El Real Madrid tuneado de Zidane y el único fichaje que lo mejora

Casi a mediados de agosto, el ambicioso proyecto es una reconstrucción sobre lo que hace unos meses era inservible. Y quedan días para que Florentino se saque un conejo de la chistera

Foto: Eden Hazard celebra su gol en el Red Bull Salzburgo-Real Madrid jugado el miércoles. (EFE)
Eden Hazard celebra su gol en el Red Bull Salzburgo-Real Madrid jugado el miércoles. (EFE)

A estas alturas del verano y a las puertas de que empiece la Liga, el Real Madrid tiene mejor plantilla que la temporada pasada y, por lo tanto, mejor equipo por la incorporación de Eden Hazard. No hay que olvidar que se pasó del todo a la nada. Del triplete consecutivo de la Champions al descalabro con Lopetegui y Solari. Recuperado Zidane, a destiempo, para hacer borrón y cuenta nueva o eso es lo que parecía. Casi a mediados de agosto, el ambicioso proyecto es una reconstrucción sobre lo que hace unos meses era inservible. Con futbolistas que siguen manteniendo la jerarquía y la confianza de un entrenador-leyenda con carisma dentro del vestuario. Respetado por el aficionado. Este es el crédito de Zidane. Buen aval.

Hazard es la figura en el césped. El belga sube el nivel, pero queda la duda de si es suficiente para apostar por un once fiable, competitivo. Sin más estrellas, el Madrid es un equipo tuneado con los Mendy, Militao, Jovic, Rodrygo... que se unen a la fe que tiene Zidane en la vieja guardia. Los Marcelo, Ramos, Casemiro, Modric, Kroos, Isco, Benzema... más los que tienen que dar un paso firme y adelante en liderazgo para dejar de estar a la sombra (Varane, Carvajal, Odriozola, Nacho, Lucas Vázquez, Fede Valverde o Vinicius...). Con el infortunio de Marco Asensio. Hasta Bale y James (si alguno o los dos se quedan) o Mariano mejoran la ruina de la temporada pasada. Sin olvidarse de que se ha quedado Keylor Navas como garantía de pieza de recambio. Más sensato que apostar por Luca. El Madrid ha mejorado, fichado en posiciones necesarias en previsión de que se caigan por su propio peso esos a los que Zidane tributa un respeto por un pasado glorioso.

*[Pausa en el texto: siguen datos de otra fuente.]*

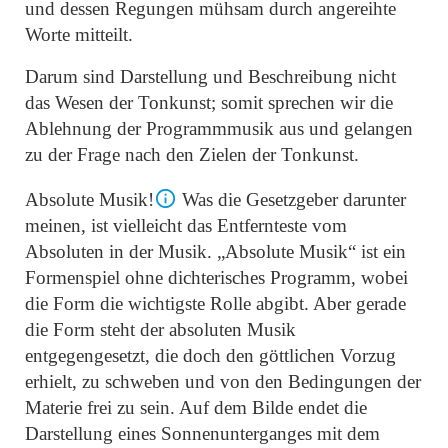
und dessen Regungen mühsam durch angereihte
Worte mitteilt.
Darum sind Darstellung und Beschreibung nicht
das Wesen der Tonkunst; somit sprechen wir die
Ablehnung der Programmmusik aus und gelangen
zu der Frage nach den Zielen der Tonkunst.
Absolute Musik!
Was die Gesetzgeber darunter
meinen, ist vielleicht das Entfernteste vom
Absoluten in der Musik.
„Absolute Musik“
ist ein
Formenspiel ohne dichterisches Programm, wobei
die Form die wichtigste Rolle abgibt. Aber gerade
die Form steht der absoluten Musik
entgegengesetzt, die doch den göttlichen Vorzug
erhielt, zu schweben und von den Bedingungen der
Materie frei zu sein. Auf dem Bilde endet die
Darstellung eines Sonnenunterganges mit dem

El plan de Zidane sigue incompleto sin el refuerzo de Pogba u otro centrocampista que le dé ese plus de energía y músculo a la verticalidad del juego. Para suplirlo hace uso de la defensa de tres centrales y anuncia un Madrid más versátil con diferentes sistemas, estrategias y tres mandamientos: estar metidos en la faena, ser intensos y aceptar que no son los mejores. No por simples son menos necesarios cuando se viene de estar a la deriva. El plan de Zidane es una idea más colectiva que individual en la que podrán salir días sublimes, otros grises y, si se repiten los vicios, otros bochornosos. Avisados están los jugadores que más conocen a un entrenador que tiene la obsesión de rotar la plantilla y exigir que se juegue el partido sin pensar en el siguiente. El banquillo volverá a ser clave, útil, decisivo para un técnico que saborea más la Liga que la Champions.

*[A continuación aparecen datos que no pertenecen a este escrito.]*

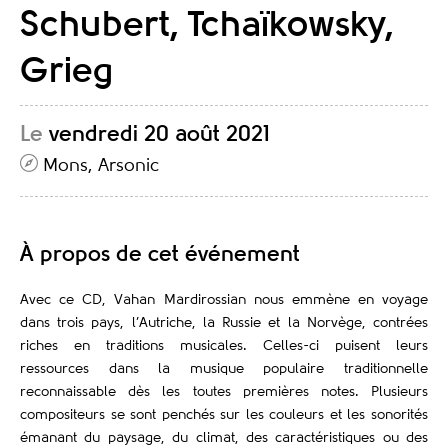
Schubert, Tchaïkowsky,
Grieg
Le
vendredi 20 août 2021
Mons, Arsonic
À propos de cet événement
Avec ce CD, Vahan Mardirossian nous emmène en voyage
dans trois pays, l’Autriche, la Russie et la Norvège, contrées
riches en traditions musicales. Celles-ci puisent leurs
ressources dans la musique populaire traditionnelle
reconnaissable dès les toutes premières notes. Plusieurs
compositeurs se sont penchés sur les couleurs et les sonorités
émanant du paysage, du climat, des caractéristiques ou des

Zinédine Zidane ha apostado por mantener a la vieja guardia en el equipo. (EFE)
Zinédine Zidane ha apostado por mantener a la vieja guardia en el equipo. (EFE)

A Zidane le importa más la estructura que el decorado. La portería está bien cubierta. La defensa tiene gente fresca, contundente. La delantera parece más agresiva y el centro del campo es experto. El tuneo del Real Madrid con el brillo y las diferencias que puede marcar, sobre todo, Eden Hazard hacen que se pueda pensar en la mejoría. Falta la excelencia. Esa que un día encontró Florentino Pérez cuando se lanzaba al mercado sin freno y con voracidad. Quedan días para que se saque un conejo de la chistera, dé un golpe que sorprenda y nos deje boquiabiertos. Un Neymar sería una de esas locuras que provocarían ver a este Real Madrid tuneado en un equipo nuevo y más ilusionante.

Hay que volver a llenar el Bernabéu antes de techarlo, ponerle piel vanguardista y digitalizarlo. Pasó la temporada de transición y Florentino, Zidane y los jugadores están obligados a dar soluciones a los problemas no resueltos como la ausencia de un goleador (la foto del verano es el abrazo de Florentino con Cristiano Ronaldo en un acto de 'Marca'), la regularidad para no tirar la Liga en octubre, el compromiso, la buena forma física... De nada vale el maquillaje del fracaso que supuso ver caer al Barcelona en la Champions y ante el Valencia en la final de Copa del Rey.